Hillary Clinton is running for president.

That simple sentence is one that the political-media complex seems incapable of uttering though evidence is sprinkled absolutely everywhere — including in comments from Clinton herself — that she will be a candidate in 2016.

Consider this:

●Ready for Hillary, a super PAC designed to pave the way for her eventual bid, began as a quasi-lark by some well-meaning supporters. Today, it has all the looks of a sort of holding tank for top Hillary campaign talent, including old allies (Harold Ickes) to new ones (Obama-ites Mitch Stewart and Jeremy Bird). Operatives of that level — and in Ickes’s case that close to Clinton — don’t sign on to a flight of fancy.

●Serious people are endorsing her. Last month, Sen. Timothy M. Kaine (Va.) — the first elected official to back then-Sen. Barack Obama’s 2008 presidential candidacy — pledged his support to Clinton, calling her the “right person for the job.” Kaine’s endorsement follows public pledges of support from Sen. Charles E. Schumer (N.Y.), the odds-on favorite to be the next Democratic leader in the Senate, and Sen. Claire McCaskill (Mo.), an early and ardent backer of Obama in 2008. There’s no way that Kaine decided to endorse Clinton’s candidacy unless he’s received pretty strong indications that she’s going to be a candidate.

Half of all Americans are dissatisfied with Hillary Clinton's handling of the Benghazi attacks. And yet a clear majority still think she's a strong leader; and most democrats would vote for her. (Jeff Simon/The Washington Post)

●The attempt to positively frame Clinton’s negatives has begun. When Karl Rove, the Republican strategist and former adviser to George W. Bush, suggested that Clinton suffered a major brain injury at the end of 2012, the response from Clintonworld — up to and including Bill Clinton — was swift and designed to do one thing: make clear to anyone listening that she is in perfect health. The leak last week of a chapter on the 2012 Benghazi attacks from her new memoir to Politico’s Maggie Haberman was designed to ensure that the recounting received maximum attention — and got her side of the story out amid ongoing attacks from Republicans on the circumstances surrounding the attacks in the Libyan city. “I will not be a part of a political slugfest on the backs of dead Americans,” Clinton writes of Benghazi in “Hard Choices,” a line you can expect to hear lots more over the next two years.

●“Hard Choices” is a campaign book. Clinton’s memoir of her time as secretary of state is not the sort of tell-all, speak-truth-to-power memoir that an elected or appointed official writes when her time in office (or running for office) is over. Michiko Kakutani writes in the New York Times book review of “Hard Choices”: “This volume is very much the work of someone who is keeping all her political options open — and who would like to be known not only for mastering the art of diplomacy, but also for having the policy chops to become chooser-in-chief.” In case you missed that message, Clinton herself closes the book thusly: “The time for another hard choice will come soon enough.” Eh — see what she did there?
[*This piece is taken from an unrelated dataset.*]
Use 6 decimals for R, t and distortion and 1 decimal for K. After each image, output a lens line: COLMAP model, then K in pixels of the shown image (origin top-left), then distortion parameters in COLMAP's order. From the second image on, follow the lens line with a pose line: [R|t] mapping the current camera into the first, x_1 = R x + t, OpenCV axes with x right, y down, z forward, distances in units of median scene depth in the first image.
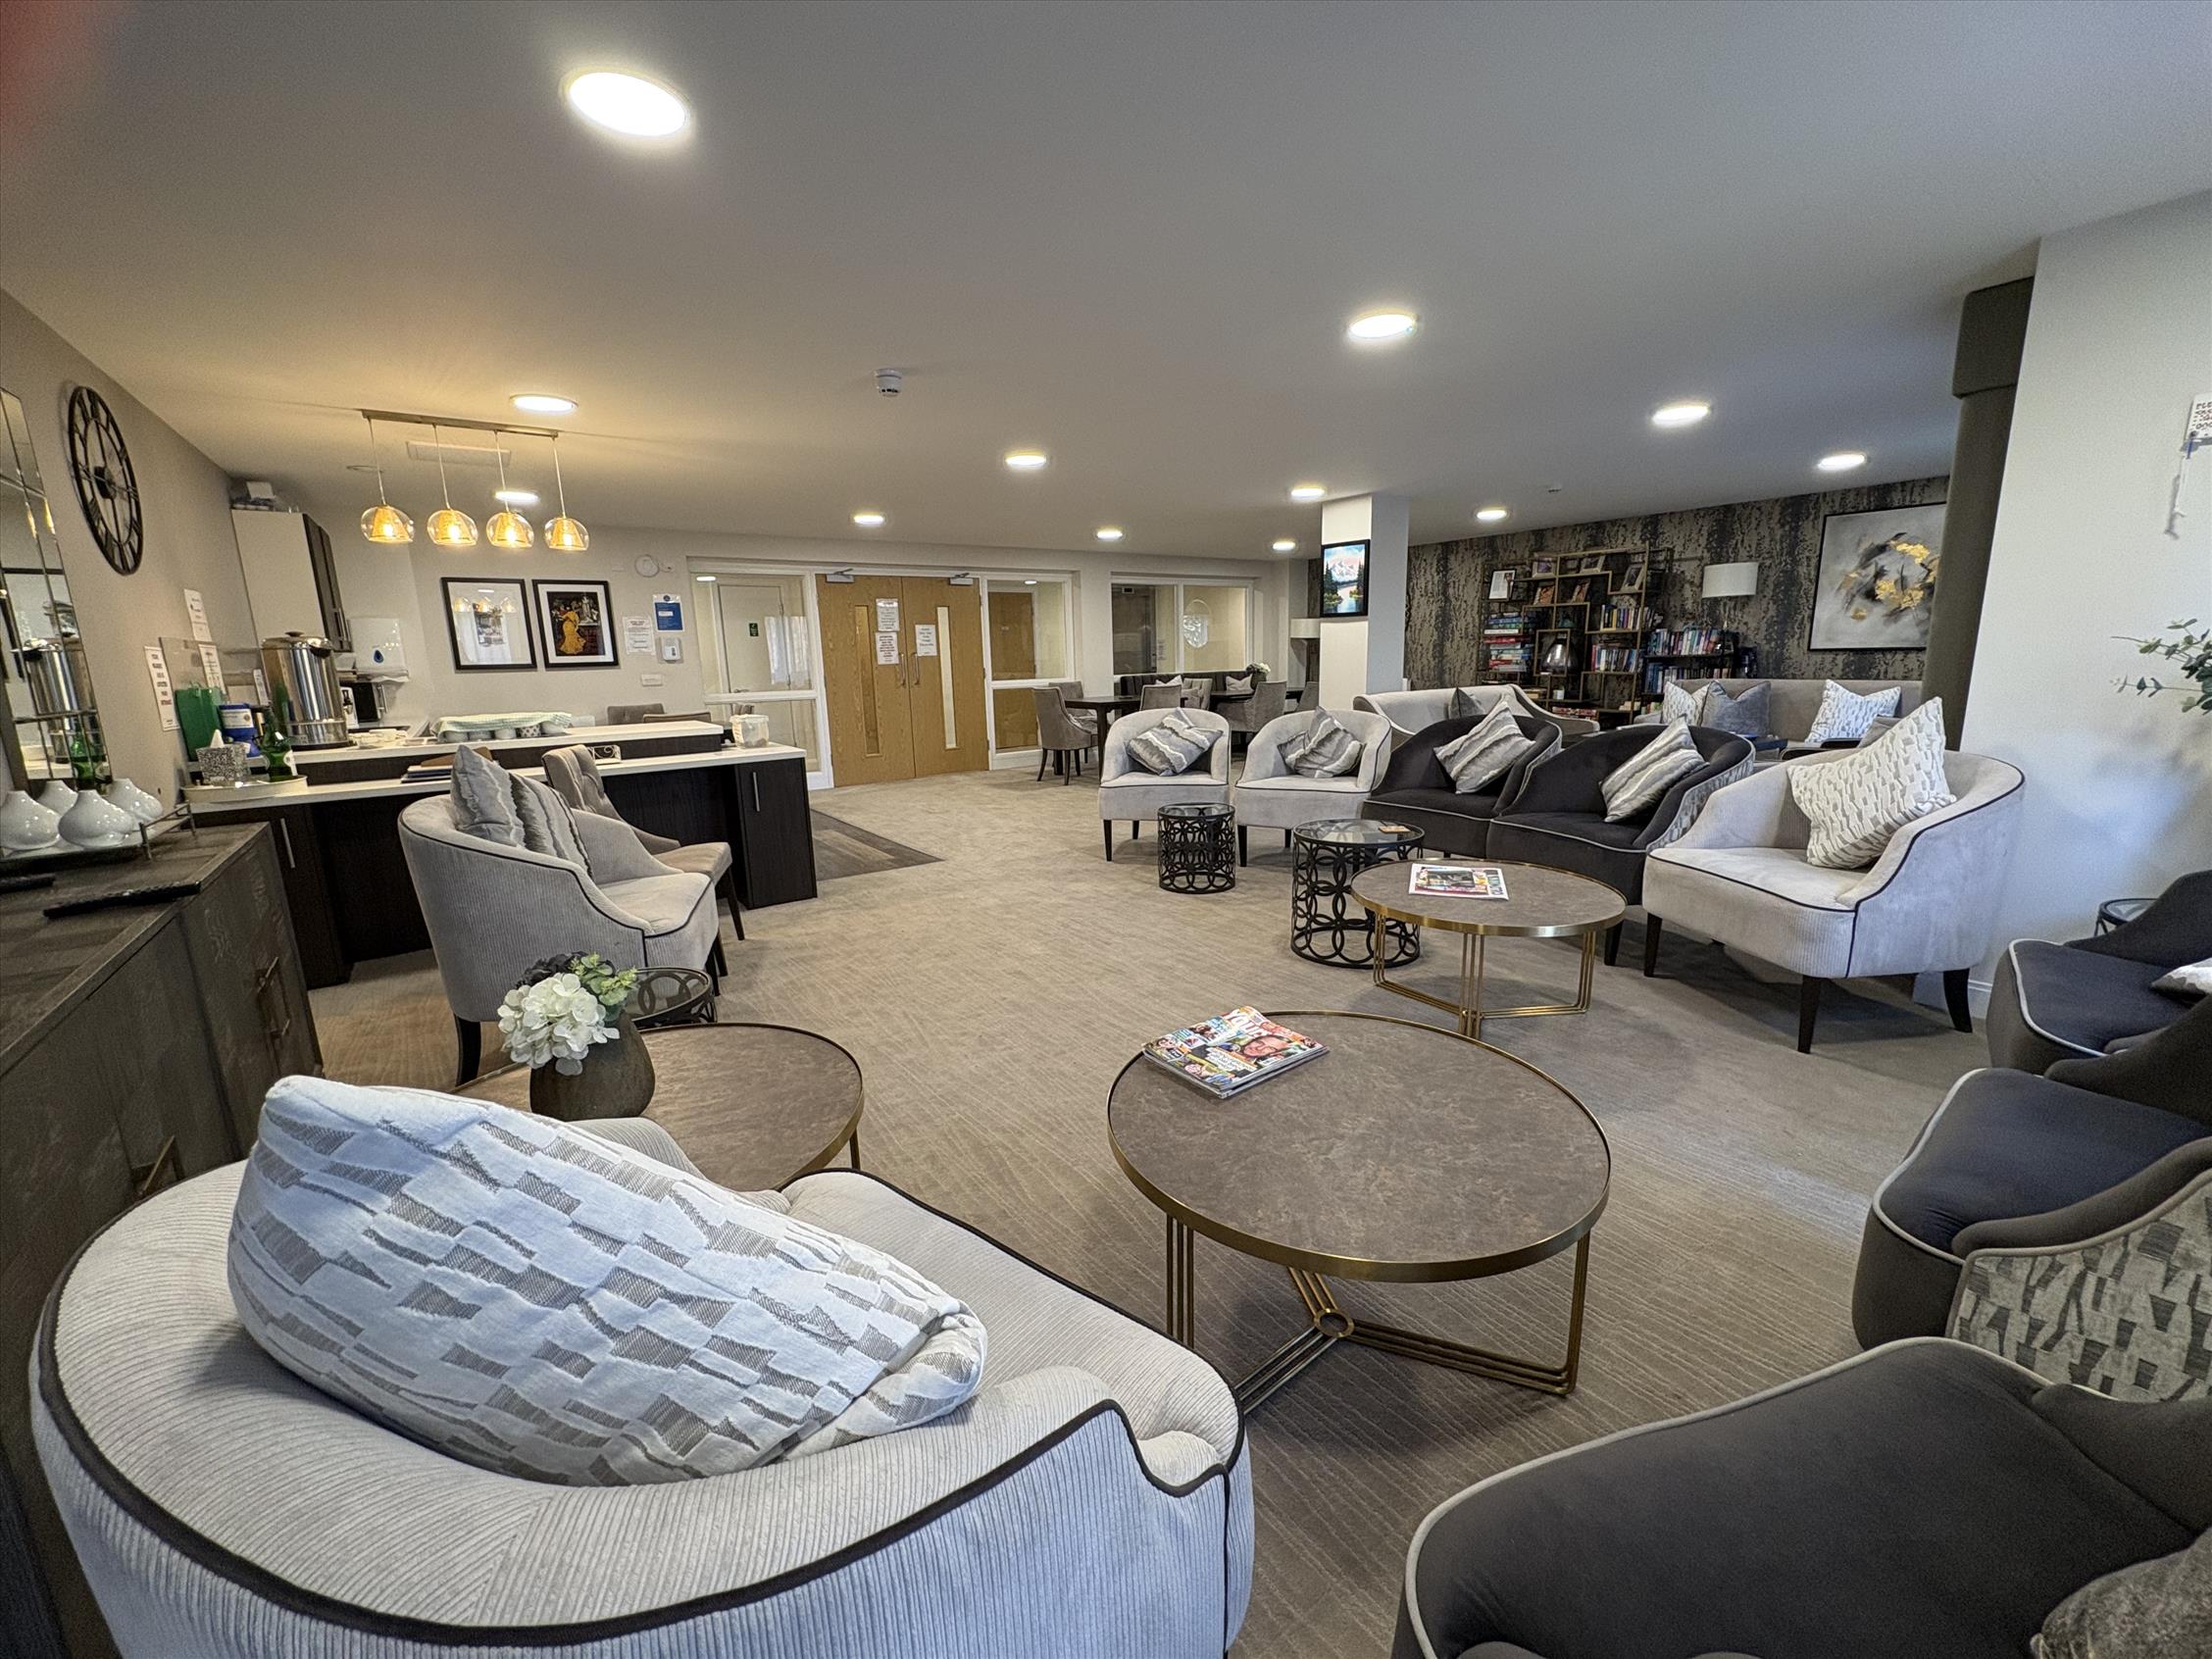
lens RADIAL K [[880.5, 0, 1104.9], [0, 880.5, 830.7], [0, 0, 1]] dist [0.000313, -0.000002]
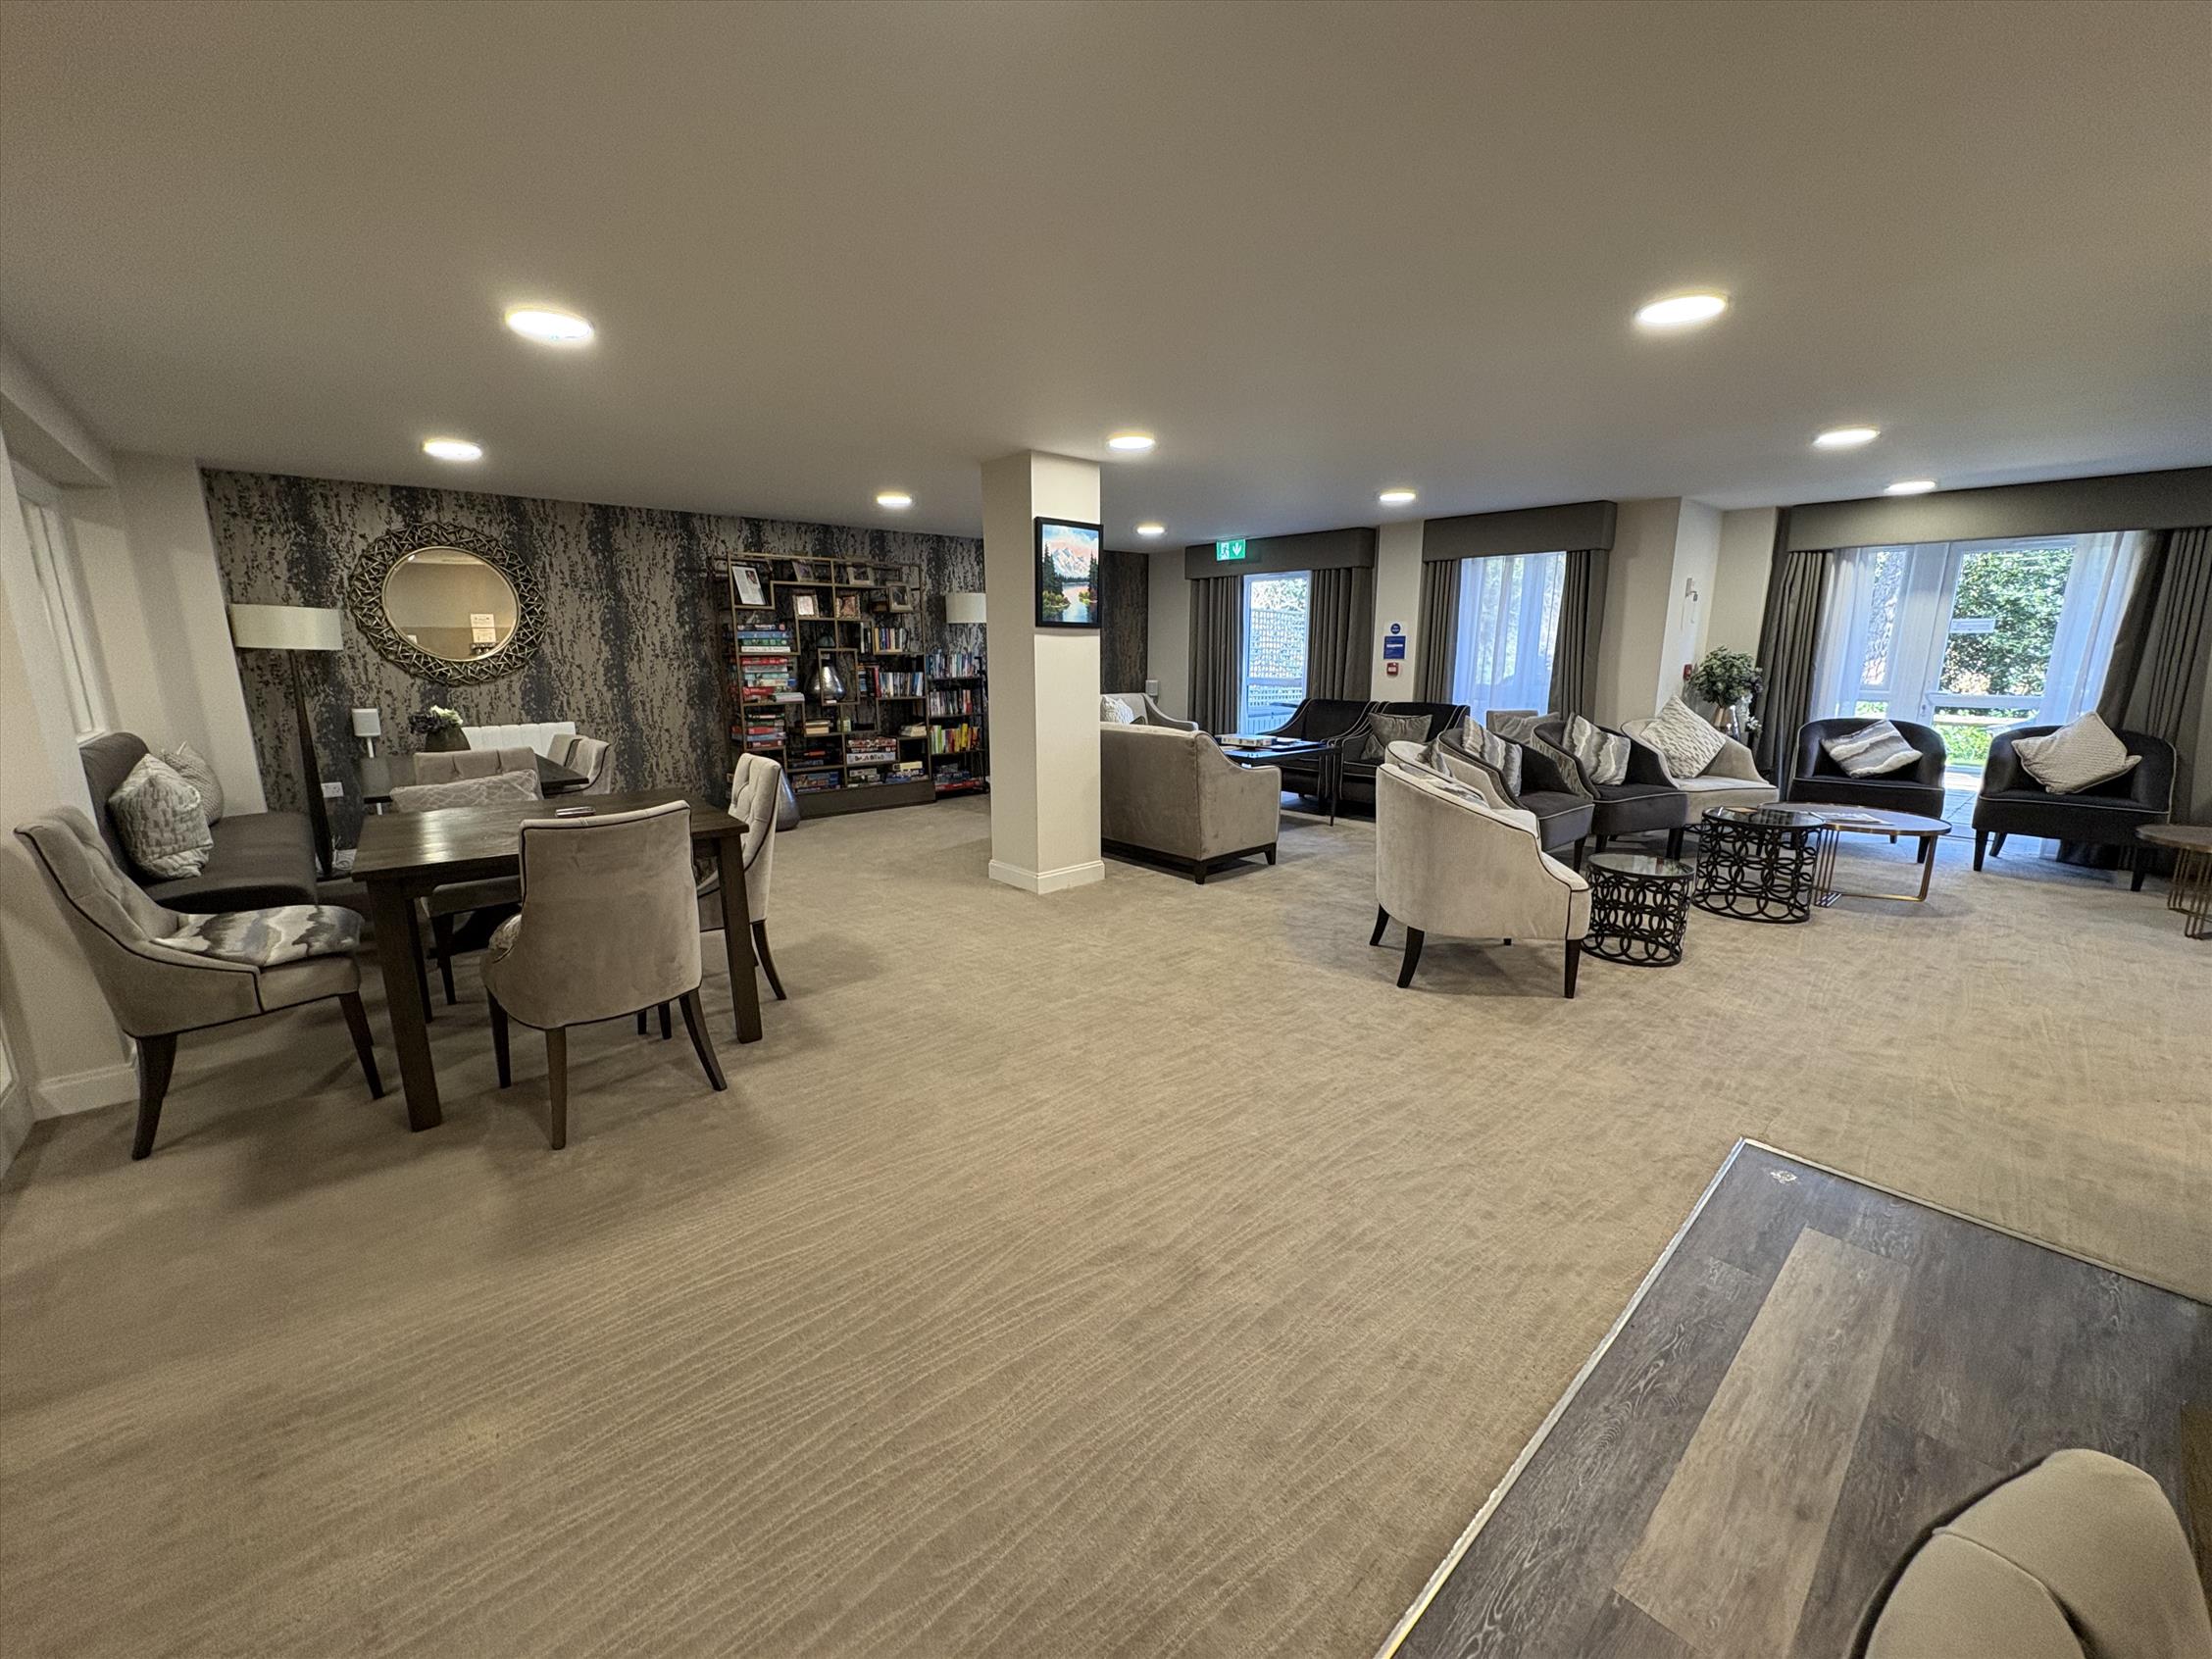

So, why does Clinton want to preserve the thinnest patina of the idea that she might not actually run, and why does everyone seem okay with that — even though every shred of evidence points to a bid? The first question is easier to answer than the second.

For Clinton, there’s absolutely no reason — or benefit — to formally declaring her candidacy anytime soon. She is such a heavy favorite for the Democratic nomination that nothing in the contest will move until she does. Plus, she is already universally known and, according to new Washington Post-ABC News polling, well-liked by Democratic voters. The longer Clinton can avoid looking overly political — while still accruing all the advantages of her front-runner status — the better her chances in the general election. She and her team know that well.

As for why Clinton is still covered as a potential candidate rather than a full-fledged one, the simple truth is that until she announces her intentions in some sort of public way, there is always the possibility — albeit a very, very slim one at this point — that she won’t run. And past history suggests that all-but-announced candidacies are not the same thing as fully announced ones; in 1992, then-New York Gov. Mario Cuomo was widely expected to run — there was a jet waiting to take him to New Hampshire from Albany that he spurned! — as was then-Virginia Gov. Mark Warner in 2008.

Still, even with that history of sure-things-that-weren’t and the widespread belief that Clinton has not made a final call on the race, there is every indication that she is running for president at the moment. Running for the office in that she is readying a campaign team, building out policy proposals — she delivered a stem-winder touting a populist economic message last month in front of the New America Foundation — and framing her negatives in the best possible light.

Clinton’s next “hard choice” doesn’t seem all that hard.